Many fragments are trivially occluded by other fragments. As others have pointed out, you’re not using hardware depth test, and therefore not taking full advantage of a TBDR’s ability to kill shading work early. If you’ve already implemented something for 2), all you need to do is draw an inscribed regular polygon at the maximum depth that you can generate (a plane through the middle of the sphere), and draw your real polygon at the minimum depth (the front of the sphere). Both Tommy’s and rotoglup’s posts already contain the state vector specifics.
Note that 2) and 3) apply to your raytracing shaders as well.
我根本不是移动平台专家,但我认为让您感到困扰的是:
不需要额外的测试吗?通过,在深度测试之前绘制有帮助吗?
此通道可以进行 GL_DEPTH 预填充,例如通过绘制表示为四面相机(或立方体,可能更容易设置)的每个球体,并将其包含在关联的球体中。此通道可以在没有颜色遮罩或片段着色器的情况下绘制,只需启用
GL_DEPTH_TEST
和glDepthMask
即可。在桌面平台上,此类通道的绘制速度比颜色+深度通道更快。然后在深度计算过程中,您可以启用
GL_DEPTH_TEST
并禁用glDepthMask
,这样您的着色器就不会在被较近的几何体隐藏的像素上执行。该解决方案将涉及发出另一组绘制调用,因此这可能没有好处。

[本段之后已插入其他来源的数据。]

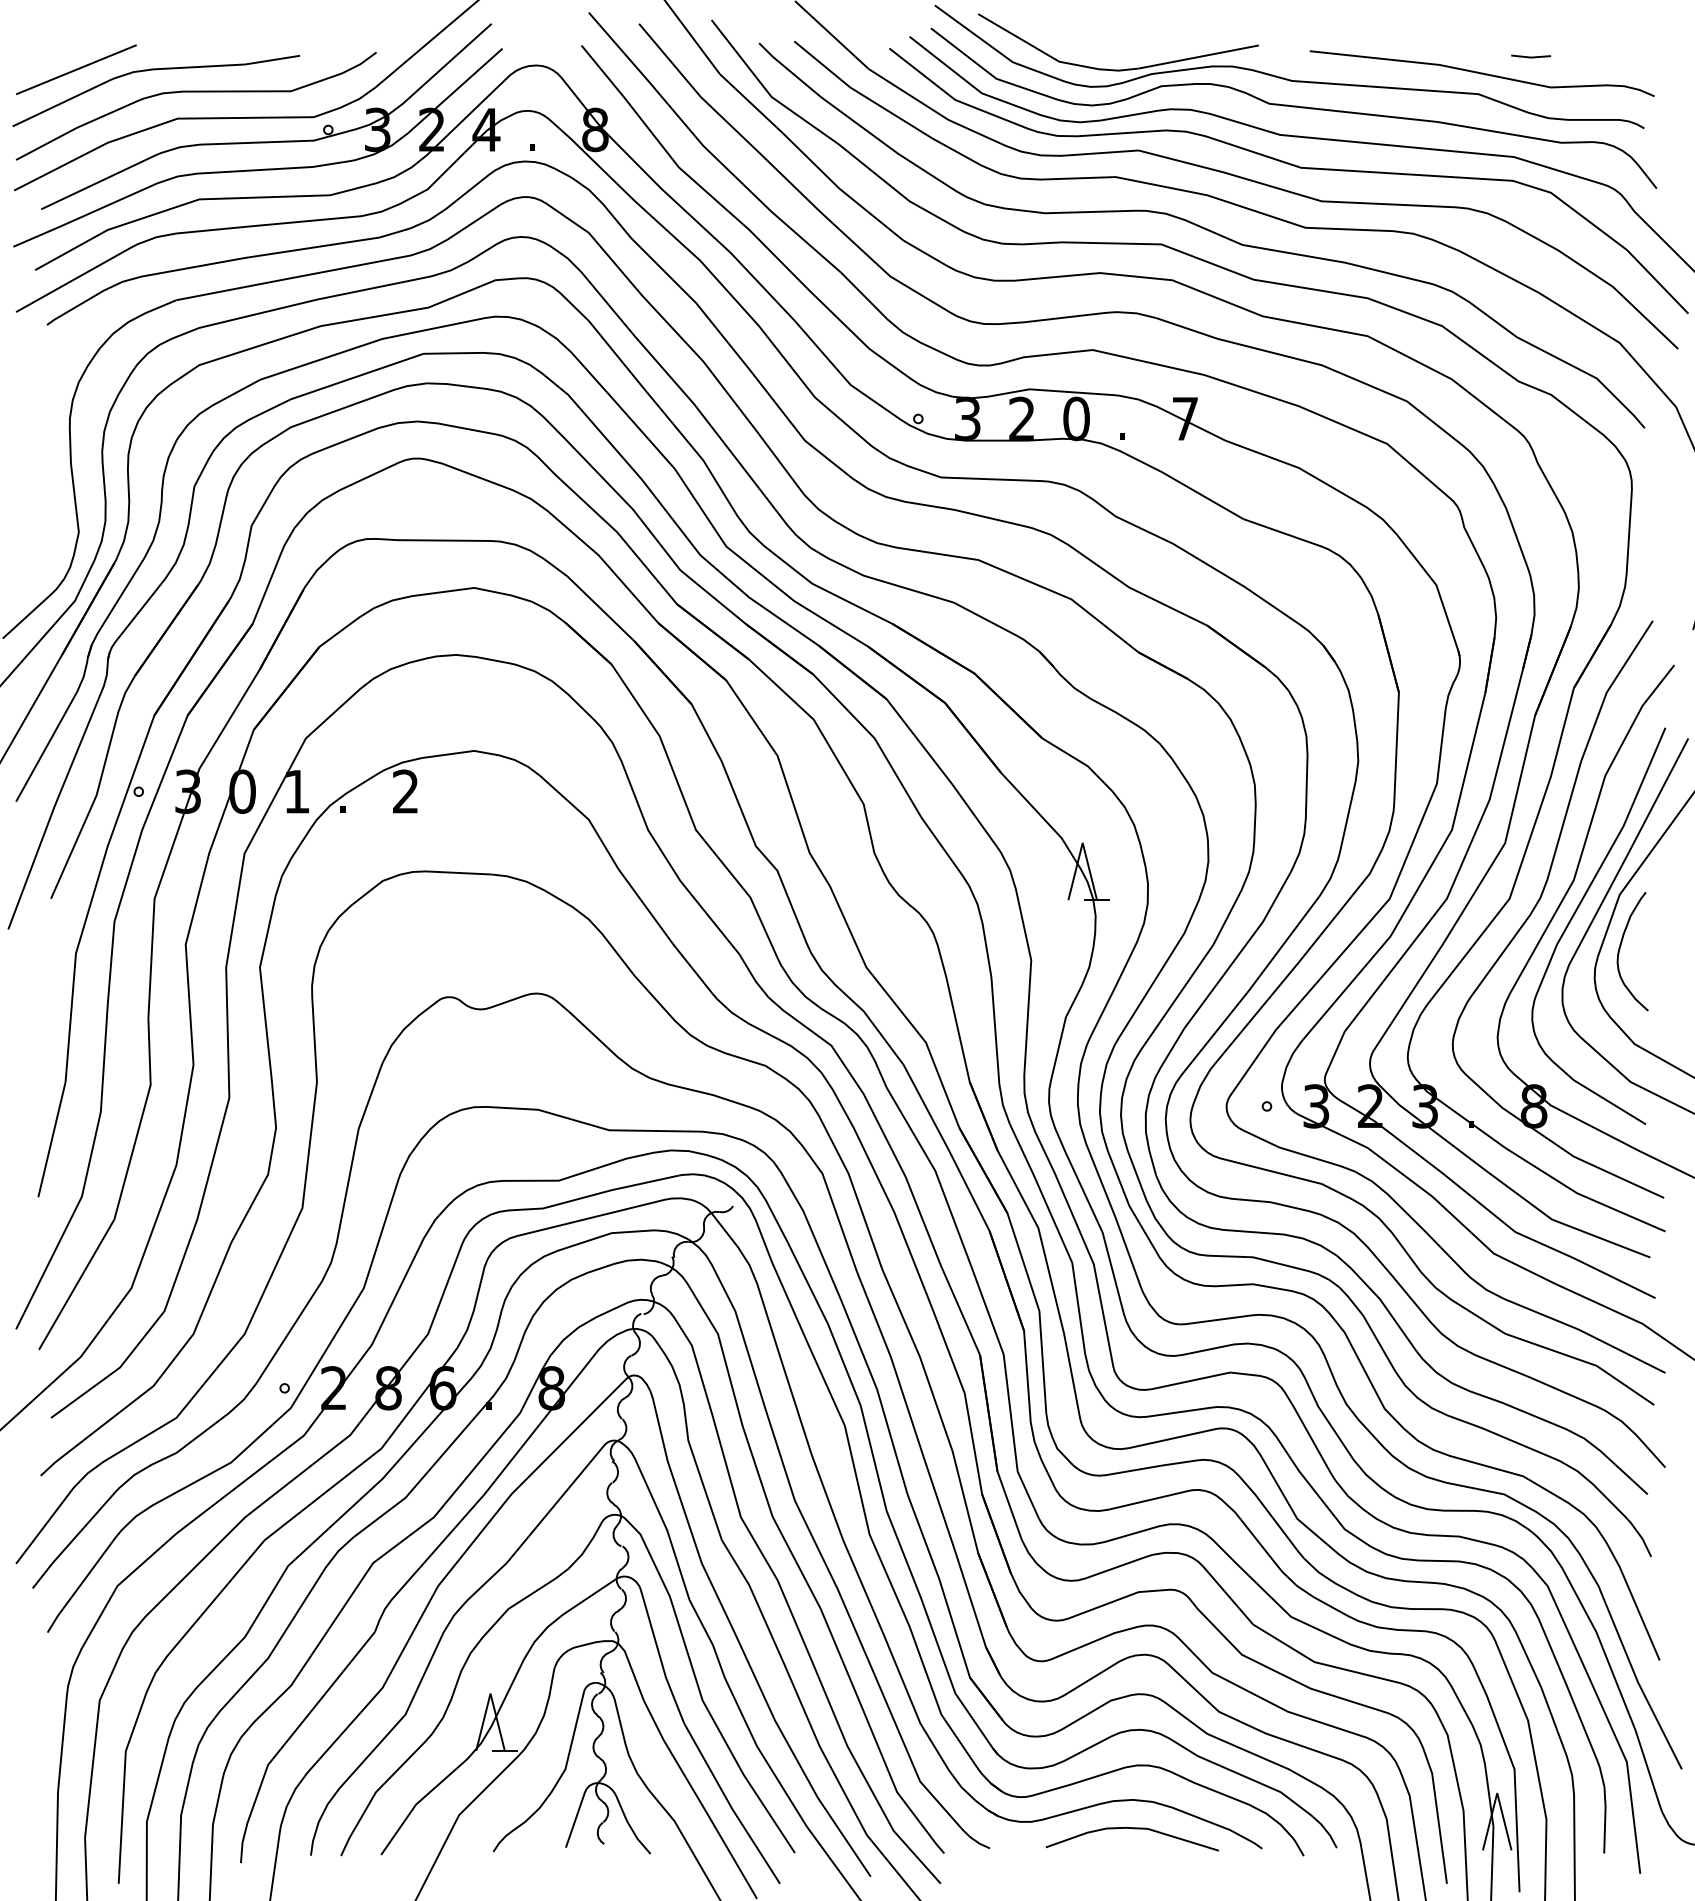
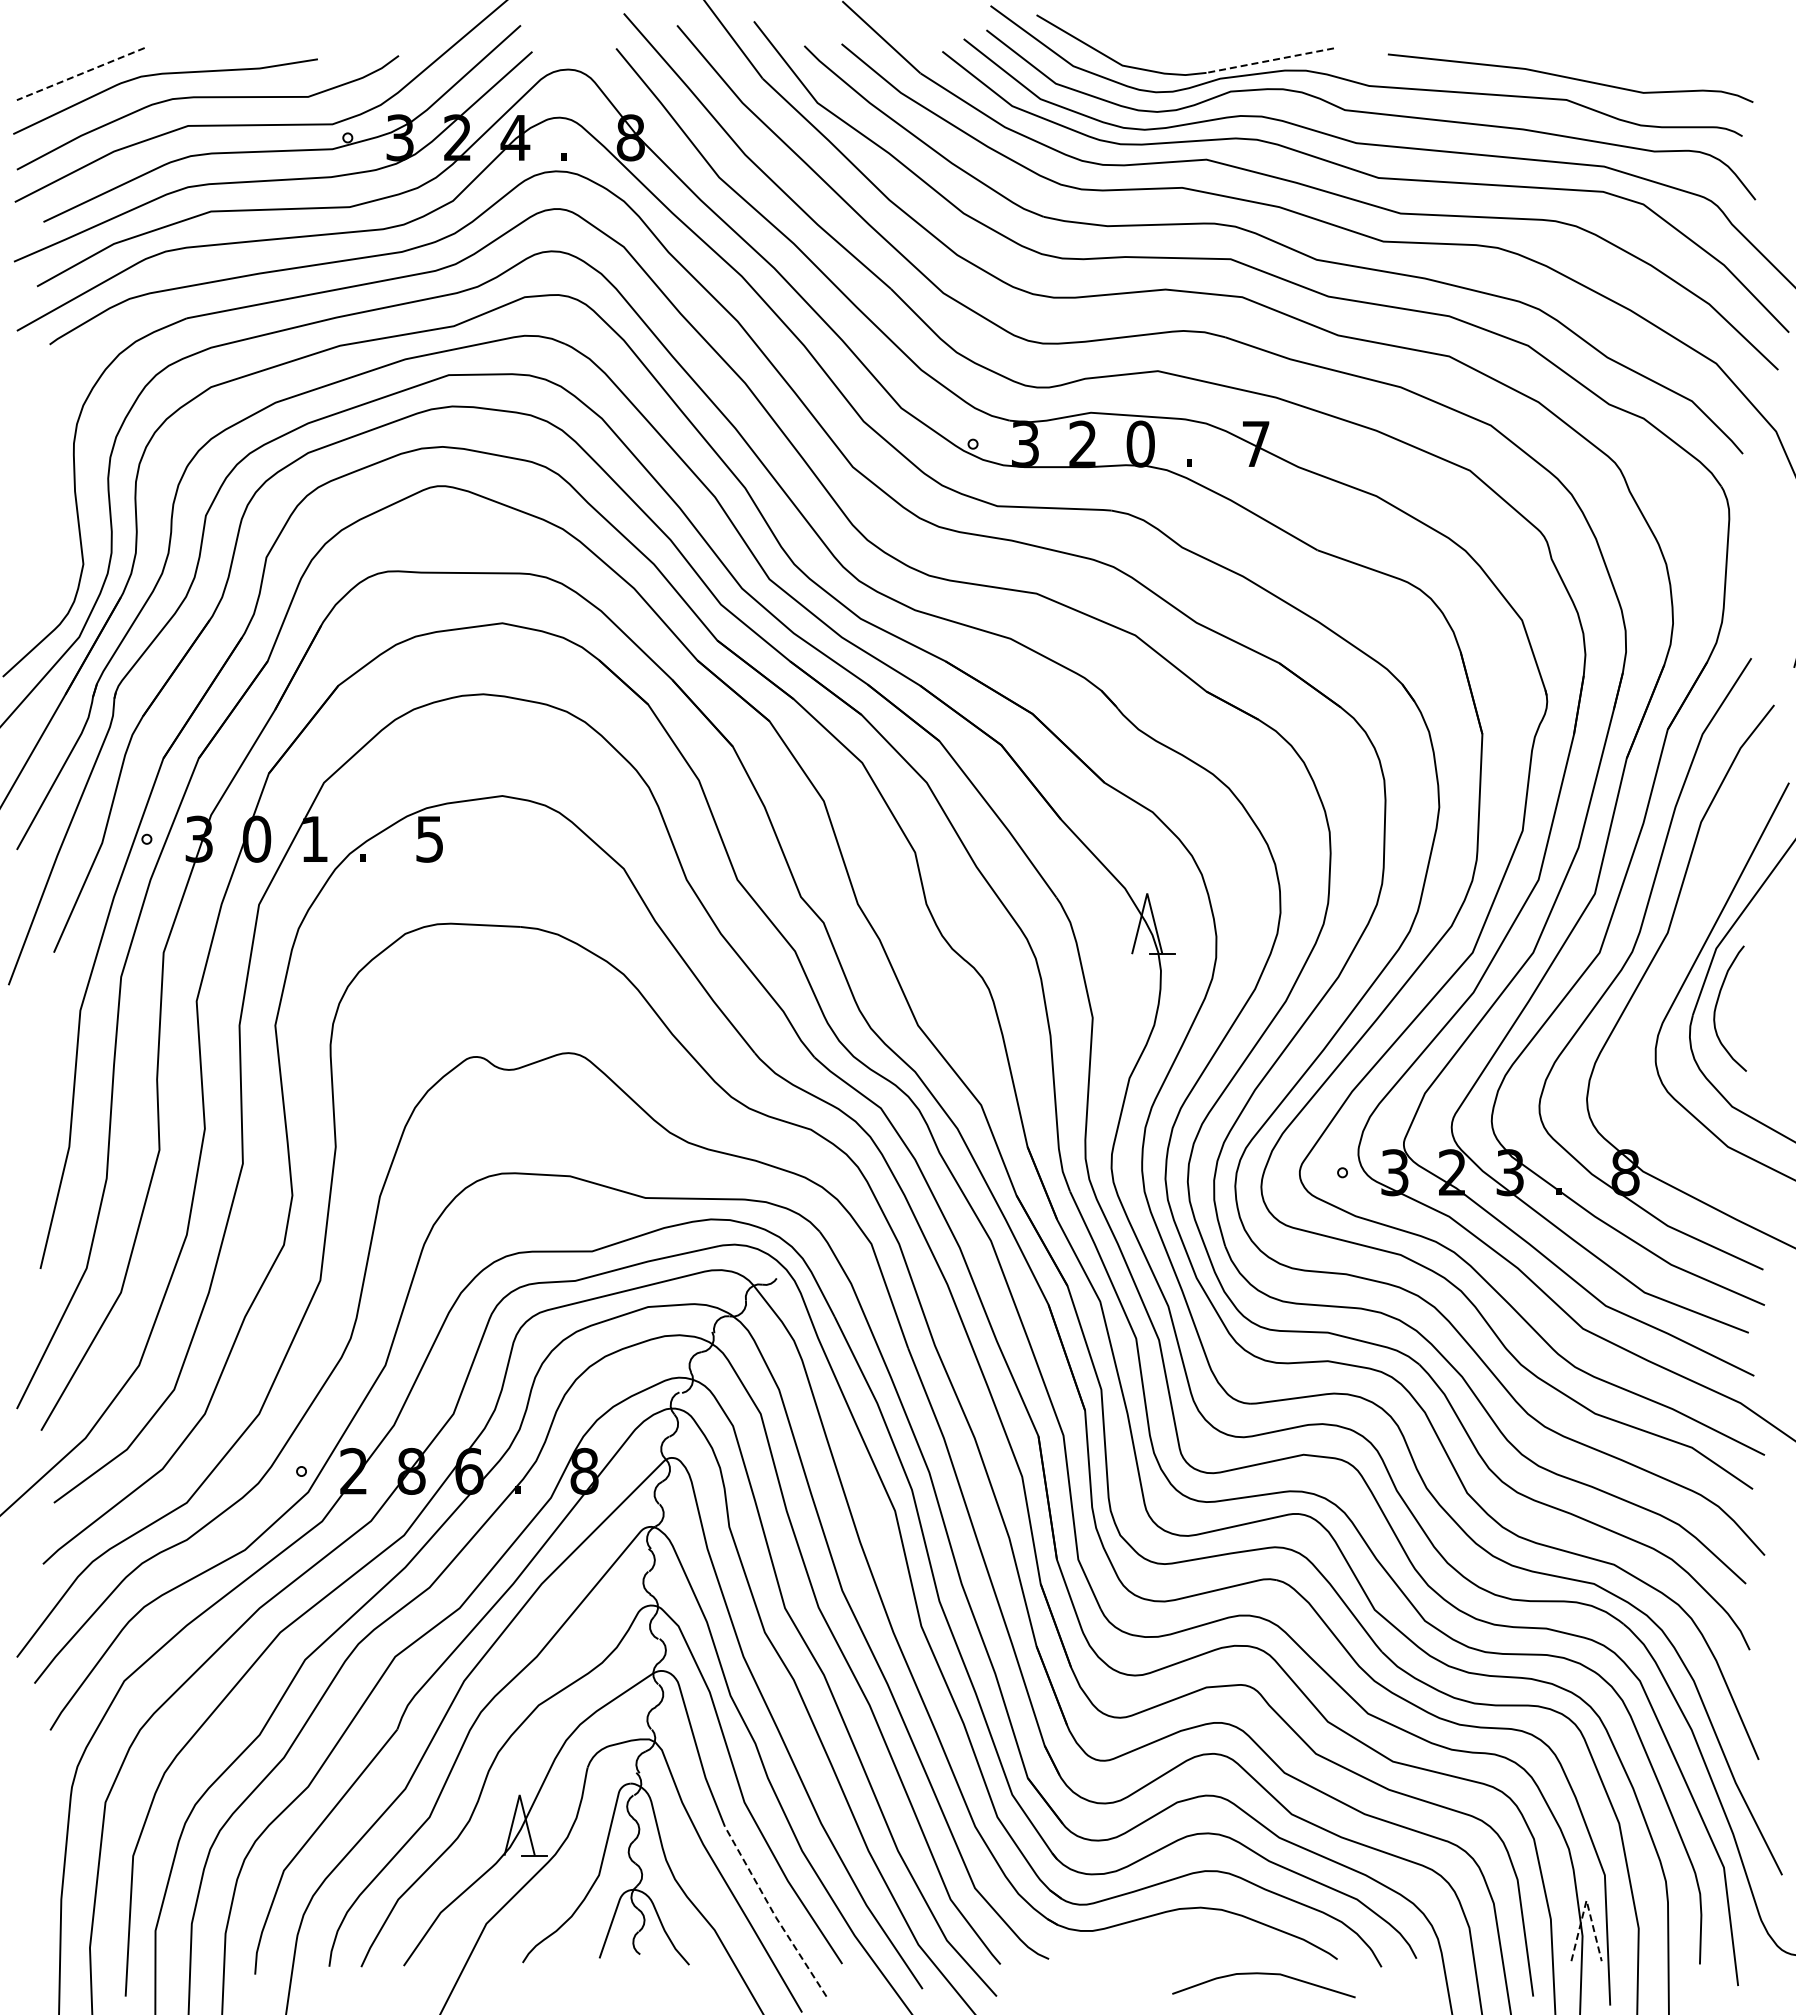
line: (1198, 56) -> (1270, 60), solid -> dashed
line: (1531, 56) -> (1622, 60), removed
line: (76, 70) -> (80, 74), solid -> dashed
text: (405, 791) -> (429, 838), 2 -> 5
curve: (1577, 910) -> (1671, 965), removed
line: (1497, 1793) -> (1586, 1900), solid -> dashed
line: (730, 1805) -> (773, 1913), solid -> dashed
curve: (1131, 1828) -> (1263, 1974), moved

I'm no mobile platform expert at all, but I think that what bites you is that:
GL_DEPTH
testWouldn't an additional pass, drawn before the depth test be helpful ?
This pass could do a
GL_DEPTH
prefill, for example by drawing each sphere represented as quad facing camera (or a cube, that may be easier to setup), and contained in the associated sphere. This pass could be drawn without color mask or fragment shader, just withGL_DEPTH_TEST
andglDepthMask
enabled. On desktop platforms, these kind of passes get drawn faster than color + depth passes.Then in you depth computation pass, you could enable
GL_DEPTH_TEST
and disableglDepthMask
, this way your shader would not be executed on pixels that are hidden by nearer geometry.This solution would involve issuing another set of draw calls, so this may not be beneficial.